Depuis la Catalogne, une nouvelle lettre au roi vient d’être adressée, après celle envoyée il y a quelques mois par Ada Colau et d’autres élus (2). Quim Torra, nouveau président de la Generalitat et ses deux prédécesseurs, Artur Mas et Carles Puigdemont, interrogent la Couronne. « Il y a des institutions qui, en démocratie, doivent être garantes de l’égalité et de la protection de tous les citoyens.

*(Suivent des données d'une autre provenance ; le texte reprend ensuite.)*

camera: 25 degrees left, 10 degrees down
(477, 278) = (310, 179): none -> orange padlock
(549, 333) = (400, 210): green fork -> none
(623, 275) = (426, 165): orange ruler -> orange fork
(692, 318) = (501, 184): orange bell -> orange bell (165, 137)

À plus forte raison une monarchie constitutionnelle, déjà bien entrée dans le XXIe siècle et une Union européenne où il existe des modèles exemplaires d’une telle attitude ». La missive a immédiatement été renvoyée par la Maison du roi aux services du Premier ministre, puisque le monarque ne peut publiquement prendre position dans un débat politique. Et il est probable que, plus qu’une réponse à leurs exigences, les indépendantistes catalans attendent avant tout un geste, de la part d’un Philippe VI accusé de n’avoir été jusque-là que le porte-parole de la droite. On attend désormais qu’il prononce le mot « dialogue », qui a déjà été utilisé par Pedro Sanchez. Le nouveau Premier ministre devra cependant choisir entre deux tendances représentées au sein de son gouvernement : celle incarnée par Josep Borrell, le nouveau ministre des Affaires étrangères qui est un ennemi juré des indépendantistes, et celle conciliante de Meritxell Batet, en charge des relations avec les régions autonomes.

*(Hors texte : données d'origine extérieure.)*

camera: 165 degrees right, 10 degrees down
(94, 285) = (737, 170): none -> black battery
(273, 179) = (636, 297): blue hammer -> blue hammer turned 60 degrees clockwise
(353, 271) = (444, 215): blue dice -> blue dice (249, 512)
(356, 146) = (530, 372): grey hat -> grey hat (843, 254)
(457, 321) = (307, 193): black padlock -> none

Un peu comme dans l’Angleterre de Victoria et de Bagehot, en effet, c’est dans les rangs de ses adversaires que l’on trouve les meilleurs théoriciens de la monarchie constitutionnelle.

Christophe BARRET

(1) Cf, Enric Juliana, « El contrato del dibujante », La Vanguardia du 8 juin 2018.

(2) Sur cette première « Lettre au roi », cf. Royaliste n°1129.